Waikato researchers at industry's leading edge

From using microbes to remove excess nitrogen from land to transforming agricultural waste into a valuable commodity, University of Waikato researchers are at the leading edge of agricultural research - and many aspects of that research will be on show at the National Agricultural Fieldays from June 12 to 15.

Vice-chancellor Professor Roy Crawford says it should come as no surprise to see the university firmly committed to agricultural research and development.

"We are located in the heart of the most important agricultural region in the country," he says.

"The University of Waikato has developed enduring partnerships and research collaborations with leading agricultural organisations. Our students undertake internships with these organisations, and many go on to have very successful and rewarding careers with them."

Among the organisations the university works closely with are Fonterra, AgResearch, GNS Science, Landcare Research, Dairy NZ, the Waikato and Bay of Plenty regional councils, and several government departments.

The university has always been a strong supporter of Fieldays; its first vice-chancellor, Sir Don Llewellyn, was among the instigators of the hugely successful agricultural expo.

That support continues, with the university entering its seventh year as a strategic partner of Fieldays.

Crawford says Fieldays gives the university the opportunity to connect with the rural community and showcase research relevant to the agricultural sector.

A particular theme of the research at the university is sustainability of the agricultural sector.
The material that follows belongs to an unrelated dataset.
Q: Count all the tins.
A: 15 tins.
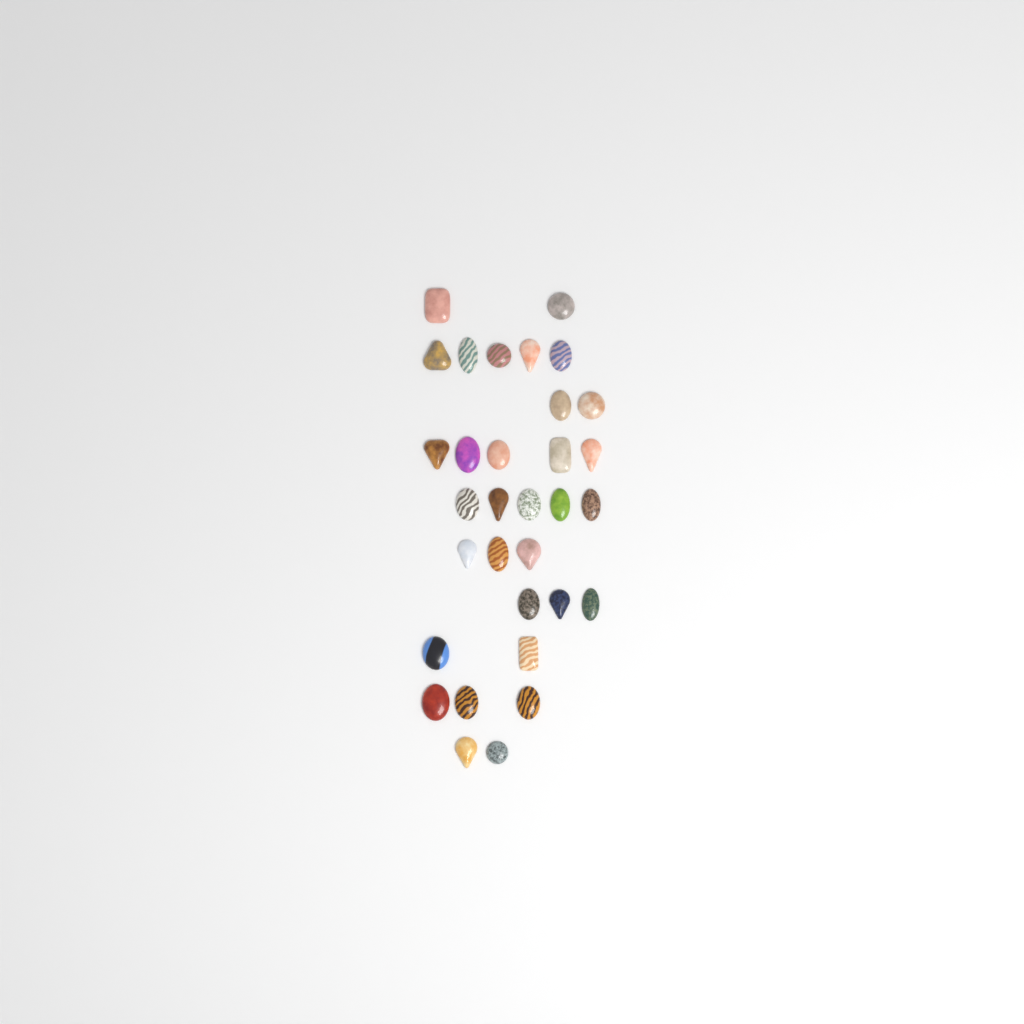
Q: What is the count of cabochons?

This covers all aspects of sustainability and the outcomes of the work are aimed at ensuring a strong future for the whole of New Zealand.

"While much of this research could not have been done outside the laboratory, it has implications for the agricultural sector and we need to make sure we are communicating that to the people who can benefit from the outcomes of our work," Crawford says.
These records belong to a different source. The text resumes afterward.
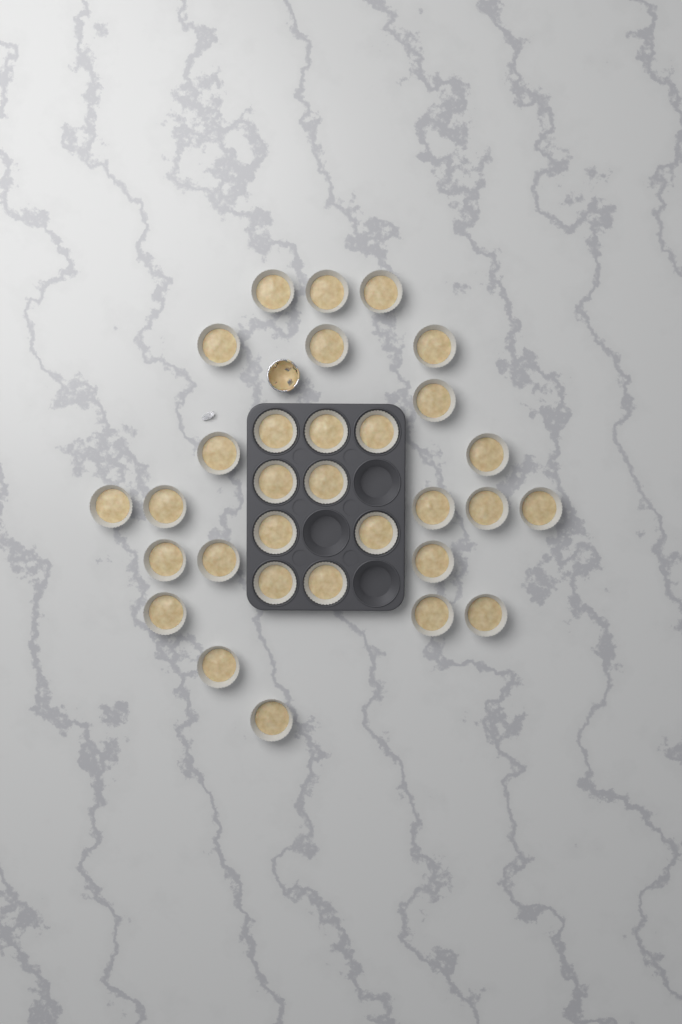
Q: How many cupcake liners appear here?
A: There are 31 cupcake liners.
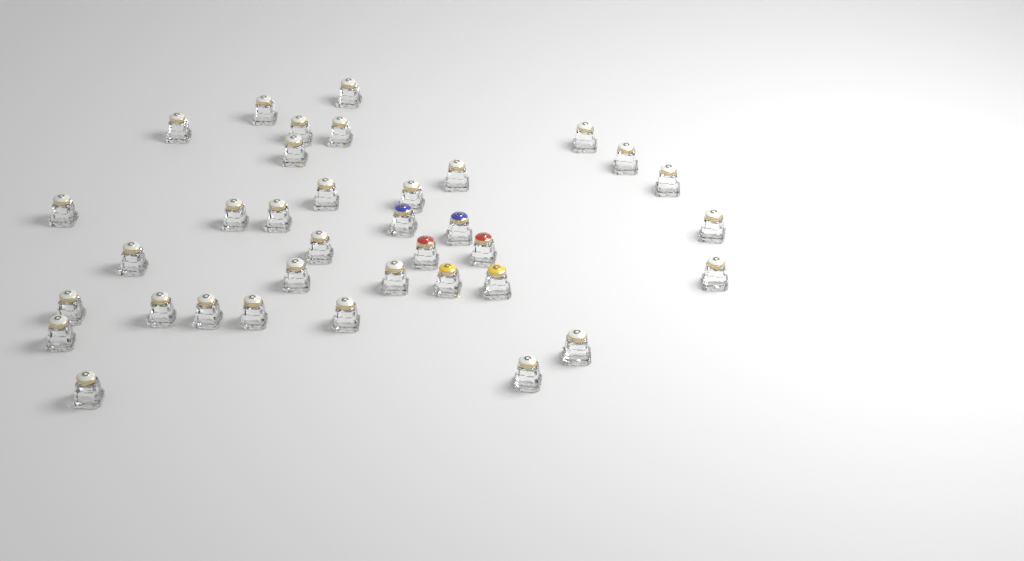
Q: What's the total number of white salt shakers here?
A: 30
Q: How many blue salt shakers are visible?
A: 2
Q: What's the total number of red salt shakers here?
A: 2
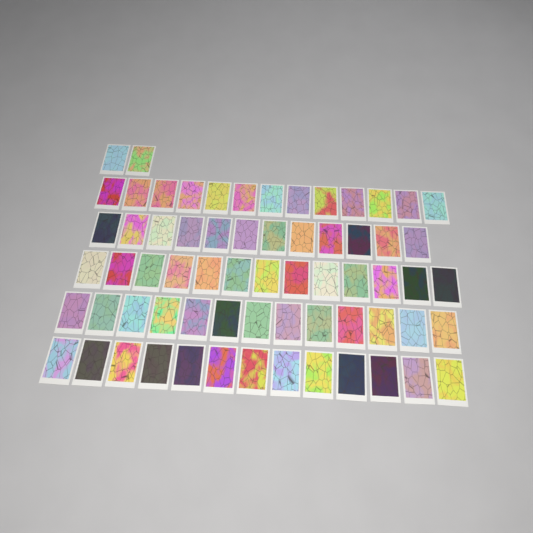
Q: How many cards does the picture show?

"Fieldays also gives us the opportunity to catch up with friends, colleagues and alumni from all over New Zealand and around the world, many who make a point of visiting the university stand."

Crawford says the two organisations - Fieldays and the University of Waikato - provide nearly $1 billion to the Waikato economy each year and play important roles in ensuring the region remains at the forefront of agricultural innovation, development and research.